Stored items
--*--

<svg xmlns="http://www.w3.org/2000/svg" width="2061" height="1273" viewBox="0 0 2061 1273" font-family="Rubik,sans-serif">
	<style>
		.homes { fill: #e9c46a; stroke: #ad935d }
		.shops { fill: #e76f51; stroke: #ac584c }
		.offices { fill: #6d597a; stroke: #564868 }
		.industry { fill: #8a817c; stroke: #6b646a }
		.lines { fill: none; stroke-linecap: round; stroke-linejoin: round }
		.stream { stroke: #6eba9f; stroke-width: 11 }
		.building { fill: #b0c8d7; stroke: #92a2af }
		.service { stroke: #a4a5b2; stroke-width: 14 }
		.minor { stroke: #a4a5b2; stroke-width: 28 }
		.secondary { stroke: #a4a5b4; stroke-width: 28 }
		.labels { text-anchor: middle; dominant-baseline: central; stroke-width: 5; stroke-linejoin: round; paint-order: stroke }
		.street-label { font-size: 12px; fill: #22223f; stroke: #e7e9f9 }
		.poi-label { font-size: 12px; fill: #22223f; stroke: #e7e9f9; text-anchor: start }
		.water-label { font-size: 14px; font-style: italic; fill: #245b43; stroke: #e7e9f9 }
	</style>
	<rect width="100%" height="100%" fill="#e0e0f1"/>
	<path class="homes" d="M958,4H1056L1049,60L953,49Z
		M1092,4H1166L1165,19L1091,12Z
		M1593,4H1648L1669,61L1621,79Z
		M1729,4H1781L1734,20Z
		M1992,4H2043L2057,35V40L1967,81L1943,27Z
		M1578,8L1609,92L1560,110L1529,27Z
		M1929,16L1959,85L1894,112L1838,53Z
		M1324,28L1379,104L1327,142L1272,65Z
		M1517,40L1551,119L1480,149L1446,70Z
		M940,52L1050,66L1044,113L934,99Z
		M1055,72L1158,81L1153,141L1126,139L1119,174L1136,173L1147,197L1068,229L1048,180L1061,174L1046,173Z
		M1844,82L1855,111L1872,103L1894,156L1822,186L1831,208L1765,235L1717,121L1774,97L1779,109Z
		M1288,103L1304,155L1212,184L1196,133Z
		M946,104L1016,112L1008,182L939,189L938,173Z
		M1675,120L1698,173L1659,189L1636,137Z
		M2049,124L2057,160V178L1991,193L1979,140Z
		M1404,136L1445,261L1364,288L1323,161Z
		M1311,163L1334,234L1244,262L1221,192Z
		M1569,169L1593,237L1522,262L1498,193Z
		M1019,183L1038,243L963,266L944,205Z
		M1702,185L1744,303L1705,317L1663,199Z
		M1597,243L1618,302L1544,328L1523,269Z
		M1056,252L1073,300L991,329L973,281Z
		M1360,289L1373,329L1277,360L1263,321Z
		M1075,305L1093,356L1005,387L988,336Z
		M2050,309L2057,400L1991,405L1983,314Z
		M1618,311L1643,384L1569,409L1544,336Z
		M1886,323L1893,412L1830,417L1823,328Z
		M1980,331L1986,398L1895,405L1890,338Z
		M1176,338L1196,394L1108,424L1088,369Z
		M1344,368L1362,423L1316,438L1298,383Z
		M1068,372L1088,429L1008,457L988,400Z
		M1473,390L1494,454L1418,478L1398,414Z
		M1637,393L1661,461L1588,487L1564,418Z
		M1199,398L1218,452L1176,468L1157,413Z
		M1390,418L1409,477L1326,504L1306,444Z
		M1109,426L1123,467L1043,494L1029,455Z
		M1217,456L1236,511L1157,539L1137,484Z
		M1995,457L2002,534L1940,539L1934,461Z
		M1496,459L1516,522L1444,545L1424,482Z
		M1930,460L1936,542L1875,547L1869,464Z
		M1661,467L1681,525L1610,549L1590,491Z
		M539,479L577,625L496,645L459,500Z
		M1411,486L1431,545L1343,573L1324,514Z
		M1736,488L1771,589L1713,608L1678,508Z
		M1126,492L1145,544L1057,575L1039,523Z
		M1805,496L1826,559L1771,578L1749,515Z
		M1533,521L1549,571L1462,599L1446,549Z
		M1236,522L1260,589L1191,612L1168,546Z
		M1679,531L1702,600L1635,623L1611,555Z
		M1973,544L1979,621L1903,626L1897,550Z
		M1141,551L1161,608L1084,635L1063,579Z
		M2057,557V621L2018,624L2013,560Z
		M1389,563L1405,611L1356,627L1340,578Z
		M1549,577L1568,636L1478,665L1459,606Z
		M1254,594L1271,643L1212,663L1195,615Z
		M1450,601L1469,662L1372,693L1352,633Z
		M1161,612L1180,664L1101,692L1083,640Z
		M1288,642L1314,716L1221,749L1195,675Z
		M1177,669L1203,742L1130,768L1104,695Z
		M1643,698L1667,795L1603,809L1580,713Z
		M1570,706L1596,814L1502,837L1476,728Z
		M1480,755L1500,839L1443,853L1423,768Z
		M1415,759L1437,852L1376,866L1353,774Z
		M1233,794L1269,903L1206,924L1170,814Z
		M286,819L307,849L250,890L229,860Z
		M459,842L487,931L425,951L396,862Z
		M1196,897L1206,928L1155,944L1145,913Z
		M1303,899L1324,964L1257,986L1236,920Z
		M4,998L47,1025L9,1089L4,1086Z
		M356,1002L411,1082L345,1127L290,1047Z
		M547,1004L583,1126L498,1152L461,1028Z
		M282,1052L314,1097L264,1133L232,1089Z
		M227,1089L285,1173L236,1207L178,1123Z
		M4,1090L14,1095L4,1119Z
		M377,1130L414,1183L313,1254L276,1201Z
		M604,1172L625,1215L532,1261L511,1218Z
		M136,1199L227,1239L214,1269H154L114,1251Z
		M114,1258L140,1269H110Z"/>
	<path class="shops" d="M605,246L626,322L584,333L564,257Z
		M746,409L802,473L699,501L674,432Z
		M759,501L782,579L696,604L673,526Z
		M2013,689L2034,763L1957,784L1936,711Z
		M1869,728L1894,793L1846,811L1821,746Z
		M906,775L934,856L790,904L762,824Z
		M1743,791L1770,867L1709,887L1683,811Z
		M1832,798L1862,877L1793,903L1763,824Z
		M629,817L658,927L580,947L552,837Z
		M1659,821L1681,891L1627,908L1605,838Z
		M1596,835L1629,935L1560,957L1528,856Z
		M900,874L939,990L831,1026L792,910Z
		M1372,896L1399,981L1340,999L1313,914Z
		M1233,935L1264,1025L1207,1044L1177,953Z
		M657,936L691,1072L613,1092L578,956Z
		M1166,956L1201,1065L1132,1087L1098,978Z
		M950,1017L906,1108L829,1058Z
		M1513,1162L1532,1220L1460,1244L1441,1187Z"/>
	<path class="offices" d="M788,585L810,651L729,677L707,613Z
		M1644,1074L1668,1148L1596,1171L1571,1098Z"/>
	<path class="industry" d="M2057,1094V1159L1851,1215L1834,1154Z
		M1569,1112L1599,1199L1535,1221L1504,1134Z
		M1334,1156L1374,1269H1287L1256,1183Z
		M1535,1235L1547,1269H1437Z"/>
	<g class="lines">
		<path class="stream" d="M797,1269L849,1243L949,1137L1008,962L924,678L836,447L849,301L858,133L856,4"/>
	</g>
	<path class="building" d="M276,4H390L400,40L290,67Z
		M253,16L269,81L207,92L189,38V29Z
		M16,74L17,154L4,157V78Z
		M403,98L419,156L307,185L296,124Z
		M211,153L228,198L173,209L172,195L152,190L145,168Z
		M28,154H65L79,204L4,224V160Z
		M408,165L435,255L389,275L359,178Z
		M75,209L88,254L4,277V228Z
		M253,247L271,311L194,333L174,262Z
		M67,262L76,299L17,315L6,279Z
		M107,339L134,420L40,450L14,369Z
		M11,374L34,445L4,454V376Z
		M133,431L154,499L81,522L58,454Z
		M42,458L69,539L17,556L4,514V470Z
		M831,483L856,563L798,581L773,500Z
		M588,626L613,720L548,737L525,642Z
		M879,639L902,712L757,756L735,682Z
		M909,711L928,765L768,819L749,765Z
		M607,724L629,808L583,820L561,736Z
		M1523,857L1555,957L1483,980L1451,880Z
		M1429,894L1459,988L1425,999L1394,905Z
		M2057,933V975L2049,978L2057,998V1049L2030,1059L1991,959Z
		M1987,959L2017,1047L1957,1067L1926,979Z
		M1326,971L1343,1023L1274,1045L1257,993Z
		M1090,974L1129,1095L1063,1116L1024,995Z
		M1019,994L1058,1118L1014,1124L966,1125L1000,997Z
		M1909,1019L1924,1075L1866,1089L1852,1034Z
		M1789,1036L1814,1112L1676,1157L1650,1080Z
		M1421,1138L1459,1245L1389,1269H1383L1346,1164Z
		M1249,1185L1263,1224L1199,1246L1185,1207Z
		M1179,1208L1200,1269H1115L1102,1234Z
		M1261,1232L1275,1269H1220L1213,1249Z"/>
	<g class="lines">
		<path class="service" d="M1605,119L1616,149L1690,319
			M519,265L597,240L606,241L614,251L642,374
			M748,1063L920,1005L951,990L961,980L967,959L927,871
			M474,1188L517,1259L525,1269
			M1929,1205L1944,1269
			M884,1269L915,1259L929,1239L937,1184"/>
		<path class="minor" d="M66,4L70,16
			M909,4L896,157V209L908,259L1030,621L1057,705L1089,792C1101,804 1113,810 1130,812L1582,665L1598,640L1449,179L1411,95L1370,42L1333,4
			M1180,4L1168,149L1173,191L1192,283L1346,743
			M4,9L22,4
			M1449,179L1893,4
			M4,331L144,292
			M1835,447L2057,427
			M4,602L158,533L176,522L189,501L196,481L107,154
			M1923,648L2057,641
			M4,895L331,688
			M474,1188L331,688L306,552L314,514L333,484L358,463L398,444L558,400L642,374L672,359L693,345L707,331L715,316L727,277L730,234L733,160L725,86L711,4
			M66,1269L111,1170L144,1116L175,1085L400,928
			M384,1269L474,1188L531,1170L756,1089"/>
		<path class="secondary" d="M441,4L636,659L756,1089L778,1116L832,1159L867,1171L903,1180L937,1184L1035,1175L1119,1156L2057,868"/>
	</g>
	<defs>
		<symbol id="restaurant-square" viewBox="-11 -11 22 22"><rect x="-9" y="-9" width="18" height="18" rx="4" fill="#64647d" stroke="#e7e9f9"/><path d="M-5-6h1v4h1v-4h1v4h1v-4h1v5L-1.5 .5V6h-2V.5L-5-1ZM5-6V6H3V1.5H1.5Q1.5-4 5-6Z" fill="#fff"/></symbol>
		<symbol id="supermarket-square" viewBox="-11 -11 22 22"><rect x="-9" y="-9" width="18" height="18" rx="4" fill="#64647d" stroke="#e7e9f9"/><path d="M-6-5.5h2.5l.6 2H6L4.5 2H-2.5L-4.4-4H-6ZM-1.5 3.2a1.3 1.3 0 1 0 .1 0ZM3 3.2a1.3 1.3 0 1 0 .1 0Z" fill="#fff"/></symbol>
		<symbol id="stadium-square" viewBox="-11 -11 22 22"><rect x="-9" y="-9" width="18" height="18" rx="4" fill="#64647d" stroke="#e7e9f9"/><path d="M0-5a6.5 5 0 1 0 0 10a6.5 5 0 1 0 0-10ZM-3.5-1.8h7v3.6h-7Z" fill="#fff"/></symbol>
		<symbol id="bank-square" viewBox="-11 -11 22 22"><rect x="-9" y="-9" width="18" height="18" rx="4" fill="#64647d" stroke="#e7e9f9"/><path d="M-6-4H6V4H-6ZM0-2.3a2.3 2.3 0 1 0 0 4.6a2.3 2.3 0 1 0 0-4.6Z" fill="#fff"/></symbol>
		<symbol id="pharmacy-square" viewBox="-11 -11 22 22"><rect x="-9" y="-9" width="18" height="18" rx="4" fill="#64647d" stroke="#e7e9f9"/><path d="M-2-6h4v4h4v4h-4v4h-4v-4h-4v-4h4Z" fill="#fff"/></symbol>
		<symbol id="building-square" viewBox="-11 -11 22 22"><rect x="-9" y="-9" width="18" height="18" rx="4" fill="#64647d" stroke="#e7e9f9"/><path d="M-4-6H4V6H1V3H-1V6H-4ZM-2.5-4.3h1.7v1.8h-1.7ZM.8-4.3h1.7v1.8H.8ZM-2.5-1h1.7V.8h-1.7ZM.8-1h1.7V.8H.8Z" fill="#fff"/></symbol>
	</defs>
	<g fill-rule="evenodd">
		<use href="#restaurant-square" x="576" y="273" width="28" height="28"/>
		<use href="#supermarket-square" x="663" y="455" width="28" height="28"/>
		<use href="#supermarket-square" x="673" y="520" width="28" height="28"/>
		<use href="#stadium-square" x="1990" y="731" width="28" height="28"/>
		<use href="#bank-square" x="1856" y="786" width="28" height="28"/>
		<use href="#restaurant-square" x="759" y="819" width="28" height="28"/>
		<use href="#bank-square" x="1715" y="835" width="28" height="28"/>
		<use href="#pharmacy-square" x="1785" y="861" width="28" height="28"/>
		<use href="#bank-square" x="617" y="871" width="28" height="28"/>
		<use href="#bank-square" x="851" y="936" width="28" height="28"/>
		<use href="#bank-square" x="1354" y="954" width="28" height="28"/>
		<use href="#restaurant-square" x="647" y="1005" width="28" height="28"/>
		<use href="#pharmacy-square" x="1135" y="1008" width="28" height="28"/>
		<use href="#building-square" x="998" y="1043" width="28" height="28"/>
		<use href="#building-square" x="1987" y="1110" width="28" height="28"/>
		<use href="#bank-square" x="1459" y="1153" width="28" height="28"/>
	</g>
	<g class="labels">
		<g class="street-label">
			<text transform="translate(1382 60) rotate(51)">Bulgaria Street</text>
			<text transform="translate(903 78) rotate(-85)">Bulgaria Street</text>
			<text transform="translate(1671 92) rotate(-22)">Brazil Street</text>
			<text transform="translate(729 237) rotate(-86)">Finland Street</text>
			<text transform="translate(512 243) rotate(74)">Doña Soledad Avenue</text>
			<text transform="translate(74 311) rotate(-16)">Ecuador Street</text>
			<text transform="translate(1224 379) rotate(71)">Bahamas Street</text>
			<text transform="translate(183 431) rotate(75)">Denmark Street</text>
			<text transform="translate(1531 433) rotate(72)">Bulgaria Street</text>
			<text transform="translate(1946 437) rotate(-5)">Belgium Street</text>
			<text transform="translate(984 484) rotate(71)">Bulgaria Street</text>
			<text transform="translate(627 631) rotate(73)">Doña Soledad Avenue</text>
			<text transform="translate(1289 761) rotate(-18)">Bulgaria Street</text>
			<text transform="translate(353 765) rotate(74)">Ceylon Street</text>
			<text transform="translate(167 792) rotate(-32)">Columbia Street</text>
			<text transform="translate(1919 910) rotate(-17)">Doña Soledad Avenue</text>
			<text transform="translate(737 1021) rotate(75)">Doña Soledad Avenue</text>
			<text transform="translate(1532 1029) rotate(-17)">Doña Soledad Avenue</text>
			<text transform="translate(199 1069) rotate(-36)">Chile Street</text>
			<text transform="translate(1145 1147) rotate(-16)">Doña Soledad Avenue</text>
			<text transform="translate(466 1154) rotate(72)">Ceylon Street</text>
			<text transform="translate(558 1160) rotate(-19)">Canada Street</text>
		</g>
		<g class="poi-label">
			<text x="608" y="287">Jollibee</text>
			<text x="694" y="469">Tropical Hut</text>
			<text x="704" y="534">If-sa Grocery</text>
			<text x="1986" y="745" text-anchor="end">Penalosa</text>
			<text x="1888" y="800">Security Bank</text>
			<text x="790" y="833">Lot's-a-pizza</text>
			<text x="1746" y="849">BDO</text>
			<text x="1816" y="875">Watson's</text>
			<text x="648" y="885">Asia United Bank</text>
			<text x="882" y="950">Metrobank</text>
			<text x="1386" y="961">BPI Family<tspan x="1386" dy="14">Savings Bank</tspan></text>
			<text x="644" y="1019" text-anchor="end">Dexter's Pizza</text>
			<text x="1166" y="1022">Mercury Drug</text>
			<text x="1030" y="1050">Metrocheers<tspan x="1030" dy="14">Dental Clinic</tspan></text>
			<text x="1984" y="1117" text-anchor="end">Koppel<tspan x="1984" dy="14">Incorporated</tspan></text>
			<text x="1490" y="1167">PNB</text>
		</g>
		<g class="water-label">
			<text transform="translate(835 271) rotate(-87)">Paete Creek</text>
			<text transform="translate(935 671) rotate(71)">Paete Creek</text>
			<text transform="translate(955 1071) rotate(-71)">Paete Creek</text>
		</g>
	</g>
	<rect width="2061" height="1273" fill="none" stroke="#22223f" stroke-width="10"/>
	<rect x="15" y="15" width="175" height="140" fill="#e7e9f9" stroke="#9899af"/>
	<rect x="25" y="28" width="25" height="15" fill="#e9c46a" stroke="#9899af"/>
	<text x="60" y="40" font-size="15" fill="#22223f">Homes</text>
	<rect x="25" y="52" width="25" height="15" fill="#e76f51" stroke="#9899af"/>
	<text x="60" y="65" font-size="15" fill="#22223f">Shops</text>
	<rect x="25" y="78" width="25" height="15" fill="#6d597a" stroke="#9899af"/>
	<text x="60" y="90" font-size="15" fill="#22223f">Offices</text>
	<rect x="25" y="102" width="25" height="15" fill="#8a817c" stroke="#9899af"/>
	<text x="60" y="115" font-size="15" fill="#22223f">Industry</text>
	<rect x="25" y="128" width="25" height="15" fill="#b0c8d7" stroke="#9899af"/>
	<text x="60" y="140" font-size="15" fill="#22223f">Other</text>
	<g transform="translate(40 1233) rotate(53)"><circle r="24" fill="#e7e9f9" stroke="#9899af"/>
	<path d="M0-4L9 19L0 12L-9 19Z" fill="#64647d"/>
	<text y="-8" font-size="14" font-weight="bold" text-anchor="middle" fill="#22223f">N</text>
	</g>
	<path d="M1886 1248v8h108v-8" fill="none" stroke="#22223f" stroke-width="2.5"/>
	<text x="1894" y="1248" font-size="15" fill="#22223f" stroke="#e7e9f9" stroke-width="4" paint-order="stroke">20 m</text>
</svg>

--*--

§ **REQUIREMENT**: The answer must be every line from the entries above that holds the string "none".

§ **WRITTEN SOLUTION**:
		.lines { fill: none; stroke-linecap: round; stroke-linejoin: round }
	<rect width="2061" height="1273" fill="none" stroke="#22223f" stroke-width="10"/>
	<path d="M1886 1248v8h108v-8" fill="none" stroke="#22223f" stroke-width="2.5"/>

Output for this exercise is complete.